The decrease in GDP is low compared with other advanced economies, especially the US and Europe. The reason is probably the good starting position of the Israeli economy including a) five consecutive years of high growth b) a positive net external investment position and a current account surplus c) a stable and conservative banking system d) a reasonably priced real-estate market, and e) credible and sustainable fiscal and monetary policy.

The decline in GDP mainly results from a sharp fall in aggregate demand, especially in the demand for Israeli exports, while supply side factors seem to have played only a minor role. The central bank (BOI)'s survey of companies showed that in all sectors the effective constraint on activity is the low level of demand.

While monthly indicators for the first quarter of 2009 indicate that exports and private consumption have stabilised, other indicators suggest that economic activity is still decreasing, but at a lower rate than in the previous quarter.
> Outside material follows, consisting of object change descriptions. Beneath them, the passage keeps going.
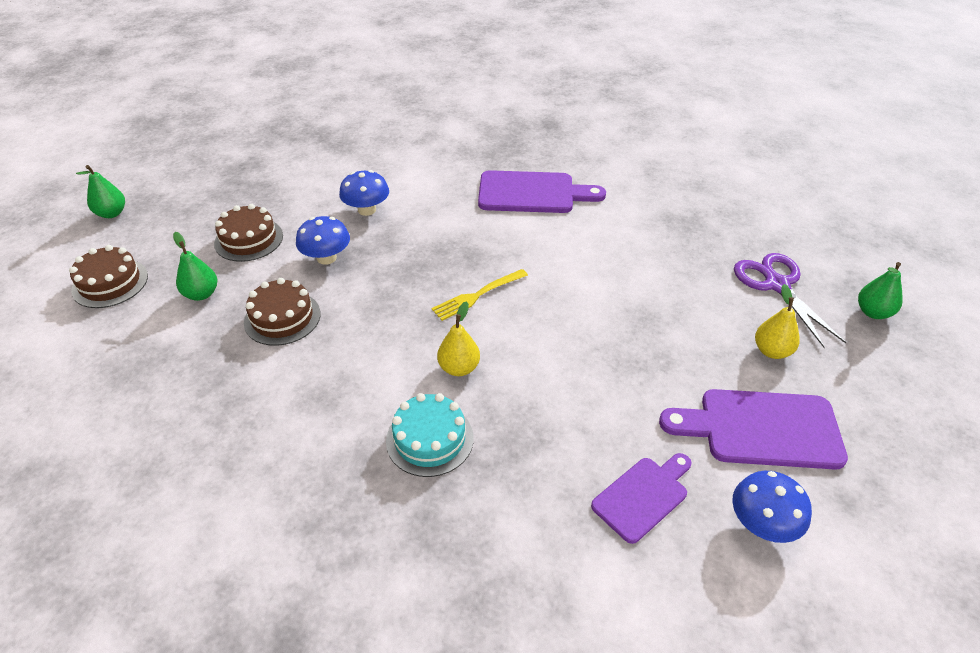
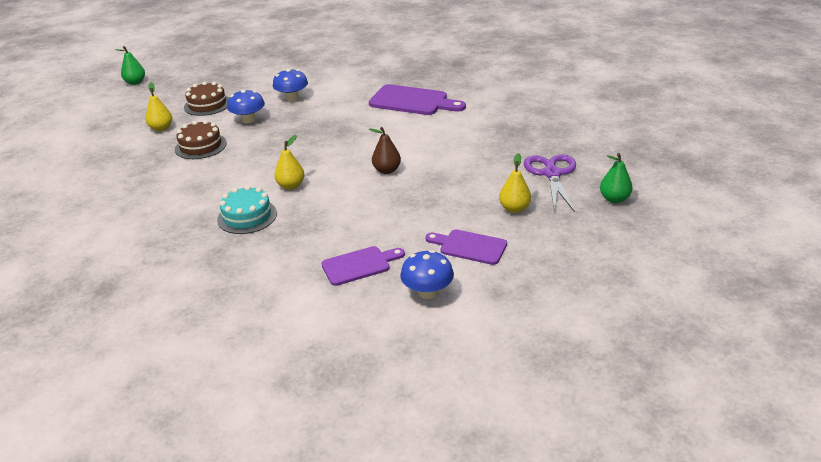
camera: 20 degrees right, 10 degrees down
(110, 283) = (113, 116): brown cake -> none
(201, 294) = (161, 128): green pear -> yellow pear
(477, 295) = (331, 151): yellow fork -> none
(572, 316) = (387, 170): none -> brown pear
(761, 428) = (469, 246): purple cutting board -> purple cutting board, size x0.63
C. Trends in Financial Markets since the Crisis

Since 2003, expectations that the favourable macroeconomic conditions and structural reforms of recent years would continue have underpinned continued growth and diversification of the financial system. Some manifestations of this improved climate were declines in the real interest rate and risk margins resulting in a lower cost of capital for firms. The basic trend in the financial system remained positive through the first half of 2007. Share and bond prices continued rising, concurrent with a further increase in liquidity and trading. Risk premiums remained at historically low levels, while business-sector share and bond issues surged, and the profitability of the banks and institutional investors remained high.